I had a family dinner tonight, an early 'bon voyage' for me. It was lovely, to be around people that wish me well, that want the best for me, who want me to be happy. How can I not be, with such lovely intentions and thoughts in their minds? I was reminded of some of the things that I will miss; and I know for certain it will be hardest leaving my little nephew. He is such an amazing, tender little man, getting smarter and more profound every time I see him. I fear missing out on something; I fear being forgotten. But, as my wise friend M told me - this break, the adventure in lands faraway will give me new perspective, will bring me to my best; create a better version of me. And after all, wouldn't my family want me to be at my best? The answer is yes, they would, and they do. Four weeks absence from familiarity, distraction, fear and stress is a pretty good trade off for all of that possibility.

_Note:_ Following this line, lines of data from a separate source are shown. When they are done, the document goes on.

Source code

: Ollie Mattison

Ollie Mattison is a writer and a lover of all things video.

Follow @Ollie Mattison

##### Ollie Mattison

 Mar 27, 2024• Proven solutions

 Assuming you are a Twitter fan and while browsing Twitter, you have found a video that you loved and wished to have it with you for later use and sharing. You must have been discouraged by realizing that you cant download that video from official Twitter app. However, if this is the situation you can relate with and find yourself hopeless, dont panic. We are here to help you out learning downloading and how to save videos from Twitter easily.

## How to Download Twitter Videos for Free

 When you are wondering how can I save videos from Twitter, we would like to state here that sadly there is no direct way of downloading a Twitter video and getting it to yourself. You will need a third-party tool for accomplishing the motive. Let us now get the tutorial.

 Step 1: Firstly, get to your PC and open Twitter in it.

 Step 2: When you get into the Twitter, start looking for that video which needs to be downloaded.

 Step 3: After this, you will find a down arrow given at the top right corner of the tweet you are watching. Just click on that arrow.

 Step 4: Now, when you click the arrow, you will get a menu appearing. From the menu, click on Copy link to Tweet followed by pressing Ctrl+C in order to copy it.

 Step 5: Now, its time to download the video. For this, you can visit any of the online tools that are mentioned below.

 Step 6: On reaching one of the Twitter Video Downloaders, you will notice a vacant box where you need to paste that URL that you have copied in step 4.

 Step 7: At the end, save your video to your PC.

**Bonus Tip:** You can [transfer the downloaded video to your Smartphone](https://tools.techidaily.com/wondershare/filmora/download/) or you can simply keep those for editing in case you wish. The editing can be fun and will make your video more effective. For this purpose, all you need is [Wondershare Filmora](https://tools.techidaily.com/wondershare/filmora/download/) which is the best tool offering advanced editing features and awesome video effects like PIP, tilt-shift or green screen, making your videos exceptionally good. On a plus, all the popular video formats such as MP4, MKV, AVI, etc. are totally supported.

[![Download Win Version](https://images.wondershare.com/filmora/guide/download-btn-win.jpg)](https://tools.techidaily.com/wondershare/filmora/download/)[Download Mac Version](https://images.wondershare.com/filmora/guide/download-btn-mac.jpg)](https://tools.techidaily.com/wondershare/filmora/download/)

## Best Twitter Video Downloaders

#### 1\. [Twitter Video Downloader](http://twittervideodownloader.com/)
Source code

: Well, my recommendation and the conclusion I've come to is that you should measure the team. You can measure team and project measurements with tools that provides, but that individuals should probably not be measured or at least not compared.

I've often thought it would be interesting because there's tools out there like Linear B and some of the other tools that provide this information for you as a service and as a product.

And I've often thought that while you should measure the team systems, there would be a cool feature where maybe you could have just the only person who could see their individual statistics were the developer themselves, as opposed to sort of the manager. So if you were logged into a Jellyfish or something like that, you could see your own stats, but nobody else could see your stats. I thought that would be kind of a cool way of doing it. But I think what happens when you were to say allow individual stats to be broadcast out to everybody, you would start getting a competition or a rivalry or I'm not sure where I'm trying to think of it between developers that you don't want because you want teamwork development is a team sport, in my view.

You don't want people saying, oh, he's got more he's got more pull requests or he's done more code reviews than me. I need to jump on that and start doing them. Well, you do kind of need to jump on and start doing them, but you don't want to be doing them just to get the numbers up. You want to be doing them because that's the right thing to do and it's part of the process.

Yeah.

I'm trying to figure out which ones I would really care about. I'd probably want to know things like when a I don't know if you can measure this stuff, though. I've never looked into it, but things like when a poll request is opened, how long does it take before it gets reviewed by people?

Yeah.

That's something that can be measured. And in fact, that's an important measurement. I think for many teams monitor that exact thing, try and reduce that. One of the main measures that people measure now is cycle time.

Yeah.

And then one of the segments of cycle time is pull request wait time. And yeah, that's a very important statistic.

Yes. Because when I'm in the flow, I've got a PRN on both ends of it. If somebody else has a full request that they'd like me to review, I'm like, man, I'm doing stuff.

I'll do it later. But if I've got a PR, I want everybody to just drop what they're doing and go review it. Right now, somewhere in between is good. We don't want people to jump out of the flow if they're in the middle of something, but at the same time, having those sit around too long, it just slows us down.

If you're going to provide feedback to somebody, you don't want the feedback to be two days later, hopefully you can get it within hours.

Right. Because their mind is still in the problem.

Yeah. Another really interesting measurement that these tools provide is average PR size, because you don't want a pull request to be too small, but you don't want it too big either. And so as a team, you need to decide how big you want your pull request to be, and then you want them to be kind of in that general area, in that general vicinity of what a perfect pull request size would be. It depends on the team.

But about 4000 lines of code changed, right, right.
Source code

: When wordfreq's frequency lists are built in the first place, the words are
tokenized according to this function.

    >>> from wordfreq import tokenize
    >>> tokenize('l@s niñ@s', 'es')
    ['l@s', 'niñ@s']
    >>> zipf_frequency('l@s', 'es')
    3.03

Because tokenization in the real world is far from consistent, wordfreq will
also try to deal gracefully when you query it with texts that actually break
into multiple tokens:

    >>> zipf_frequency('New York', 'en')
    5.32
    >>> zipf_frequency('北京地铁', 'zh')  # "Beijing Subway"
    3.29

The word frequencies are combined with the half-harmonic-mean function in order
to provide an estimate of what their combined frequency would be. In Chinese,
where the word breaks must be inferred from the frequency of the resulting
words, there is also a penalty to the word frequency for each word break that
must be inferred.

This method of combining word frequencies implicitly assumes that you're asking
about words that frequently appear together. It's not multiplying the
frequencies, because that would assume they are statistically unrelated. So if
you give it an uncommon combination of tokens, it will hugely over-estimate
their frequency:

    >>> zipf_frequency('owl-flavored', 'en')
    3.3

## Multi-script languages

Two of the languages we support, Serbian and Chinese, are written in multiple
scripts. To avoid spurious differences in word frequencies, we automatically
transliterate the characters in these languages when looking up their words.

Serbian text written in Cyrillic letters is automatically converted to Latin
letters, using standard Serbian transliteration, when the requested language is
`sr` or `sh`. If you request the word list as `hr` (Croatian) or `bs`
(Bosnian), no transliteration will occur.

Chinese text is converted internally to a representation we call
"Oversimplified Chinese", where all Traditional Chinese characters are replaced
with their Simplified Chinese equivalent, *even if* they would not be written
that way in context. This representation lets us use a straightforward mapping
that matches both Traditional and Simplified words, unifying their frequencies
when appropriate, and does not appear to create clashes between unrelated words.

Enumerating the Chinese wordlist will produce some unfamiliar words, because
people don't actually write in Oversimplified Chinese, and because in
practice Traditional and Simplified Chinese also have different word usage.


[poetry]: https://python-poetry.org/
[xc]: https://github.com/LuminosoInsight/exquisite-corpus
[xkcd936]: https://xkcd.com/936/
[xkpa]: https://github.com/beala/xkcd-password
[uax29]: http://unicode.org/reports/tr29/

When I was looking down the barrel of another work week last week, I wondered how I was going to get through it, but I am happy to say that this week has been ok. Much to my surprise, I have felt clear headed and productive. So far, the few days this week have been less about wishing someone would notice my hard work, and more about knowing in myself that I have been effective, that I have made a difference and it has been enough. Maybe it's knowing I am going away, or my own strict sense of wanting to leave my place in an ordered state - but I have felt good at the end of each day. Purposeful.
My excitement for my trip grows day by day. Even though there are some cracks within me, things unfinished, things that hurt - it is the cracks that make me human, that show the light through - the darkness makes the light all the more glorious when it comes. As has been said before, there can be no light without dark.